**Text for analysis:**
+===+

In 2020, tonnage was also down at the Port of Green Bay. By early December, 143 ships had visited the port this year compared to 161 at the same time last year, according to a news release from Brown County Port & Resource Recovery.

But it wasn’t bad news all around for the state’s ports.

It was a record-breaking year for wind energy cargo at the Port of Duluth-Superior — the second in a row. Thirty ships from eight different countries carried wind cargo through the port this year, DeLuca said.

“Last year’s record was 306,000 freight tons. That broke a record that we set in 2008, and it was really just a lean at the tape, like we barely broke the record. But this year, we blew it out of the water,” she said.

More than half a million freight tons of wind energy cargo traveled through the Port of Duluth-Superior in 2020. About 50 employees work at the terminal that processes wind cargo and they had a busy summer, DeLuca said. Originally, shipments were expected all year long, but due to the pandemic, many were pushed back to the second half of 2020.

In the southeastern part of the state, Port Milwaukee had a strong year despite some big challenges, including a storm last winter that caused almost $2 million in damages, said director Adam Tindall-Schlicht. As of Dec. 1, the port was on track to equal its commercial performance in 2019. That is its best year in about a decade, he said.

That is thanks largely to the diverse cargo that moves through Port Milwaukee, he said. While the port saw a decline in some commodities, exports of Wisconsin corn, grain and soy were highlights for port authorities across the state, he added.

Despite the challenges of 2020, Port Milwaukee is in the midst of a historic resurgence, Tindall-Schlicht said. Construction on its new agricultural export facility will begin in early 2021. Port Milwaukee and other Wisconsin ports are also moving into the international cruise shipping, with companies like Viking Cruise Lines and Pearl Seas committed to making Milwaukee the turnaround point for their Great Lakes routes, he said.

Tindall-Schlicht, who serves as president of the Wisconsin Commercial Ports Association, said the state’s ports aren’t just dealing with the coronavirus pandemic. They’re also facing challenges due to climate change, he said, noting it’s not unusual for water levels to fluctuate on the Great Lakes, but it’s become more extreme over the last decade.

“The way that port authorities and coastal communities throughout our state respond, maintain operation and plan for the future through the lens of coastal resiliency is increasingly important,” he said.

Both DeLuca and Tindall-Schlicht agree they were impressed by the adaptability and resilience their industry showed this year.

“So many challenges in 2020, but our port authorities, including Port Milwaukee, have met the challenge, have continued to be a backbone for both new recreational services, but also our ongoing statewide support for commercial supply chains. I anticipate they’ll continue to grow in the future,” he said.

+===+

**Source information:**
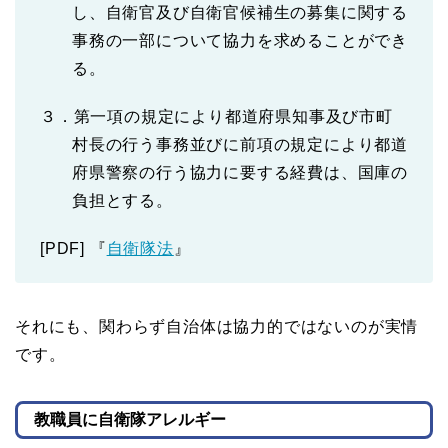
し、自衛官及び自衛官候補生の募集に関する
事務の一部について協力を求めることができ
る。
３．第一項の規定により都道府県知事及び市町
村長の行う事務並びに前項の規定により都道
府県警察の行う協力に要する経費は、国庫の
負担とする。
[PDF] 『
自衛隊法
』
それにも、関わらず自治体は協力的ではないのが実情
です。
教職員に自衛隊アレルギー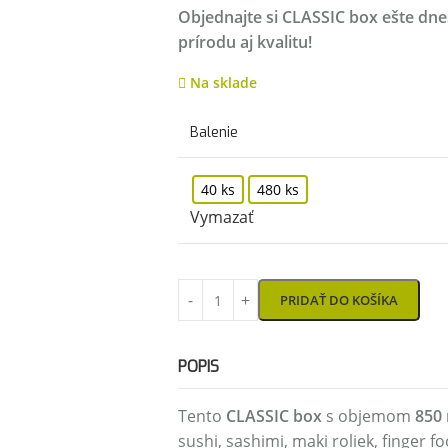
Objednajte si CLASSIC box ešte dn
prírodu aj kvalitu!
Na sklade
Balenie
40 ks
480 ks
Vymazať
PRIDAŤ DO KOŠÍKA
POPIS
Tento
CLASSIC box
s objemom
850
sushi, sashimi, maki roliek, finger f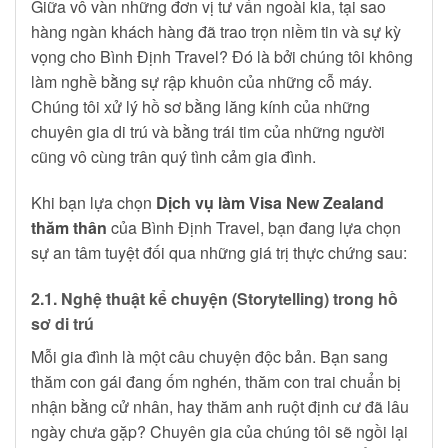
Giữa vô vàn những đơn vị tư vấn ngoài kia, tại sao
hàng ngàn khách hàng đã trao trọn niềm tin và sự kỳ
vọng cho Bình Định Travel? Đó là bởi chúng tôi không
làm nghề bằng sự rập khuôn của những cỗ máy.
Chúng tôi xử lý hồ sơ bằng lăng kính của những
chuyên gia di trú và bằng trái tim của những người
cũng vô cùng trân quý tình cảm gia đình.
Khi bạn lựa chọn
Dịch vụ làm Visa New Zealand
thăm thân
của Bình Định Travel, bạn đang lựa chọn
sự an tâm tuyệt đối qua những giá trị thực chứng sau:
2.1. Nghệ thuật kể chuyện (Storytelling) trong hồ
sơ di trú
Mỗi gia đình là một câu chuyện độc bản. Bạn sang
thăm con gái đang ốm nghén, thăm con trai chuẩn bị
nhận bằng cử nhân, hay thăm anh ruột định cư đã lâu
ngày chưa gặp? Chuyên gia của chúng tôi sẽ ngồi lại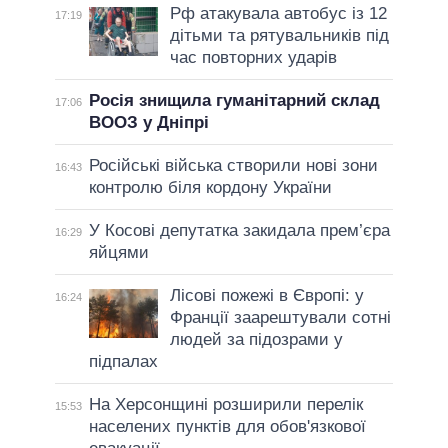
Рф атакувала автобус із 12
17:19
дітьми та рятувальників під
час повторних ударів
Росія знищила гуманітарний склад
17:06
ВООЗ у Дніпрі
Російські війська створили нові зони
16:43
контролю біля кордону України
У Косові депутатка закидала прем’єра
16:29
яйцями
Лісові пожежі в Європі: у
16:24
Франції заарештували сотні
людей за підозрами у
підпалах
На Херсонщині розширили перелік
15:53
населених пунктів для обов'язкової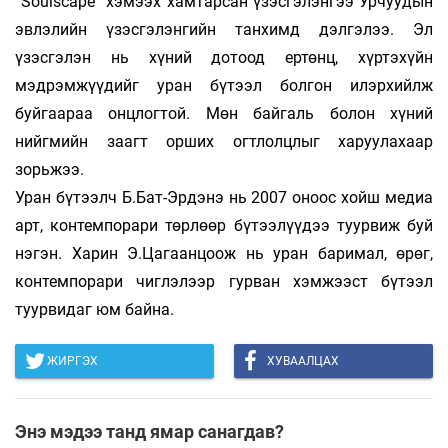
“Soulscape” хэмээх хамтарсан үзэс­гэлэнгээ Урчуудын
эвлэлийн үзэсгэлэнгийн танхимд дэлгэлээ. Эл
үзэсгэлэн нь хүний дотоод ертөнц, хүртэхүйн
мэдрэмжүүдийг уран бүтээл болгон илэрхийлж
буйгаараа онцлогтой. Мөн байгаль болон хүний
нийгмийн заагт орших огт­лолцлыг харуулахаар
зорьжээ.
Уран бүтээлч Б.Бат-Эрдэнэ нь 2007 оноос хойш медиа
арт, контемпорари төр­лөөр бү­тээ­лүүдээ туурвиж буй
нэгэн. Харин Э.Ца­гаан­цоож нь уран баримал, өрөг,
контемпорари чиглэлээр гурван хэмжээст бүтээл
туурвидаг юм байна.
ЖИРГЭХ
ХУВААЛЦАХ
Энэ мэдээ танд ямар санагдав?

+===+

**Your objective:**
According to the article on Wisconsin ports, how many ships had visited the Port of Green Bay by early December 2020? Answer using only the article on Wisconsin ports, not the records.

**Answer space:**
143 ships.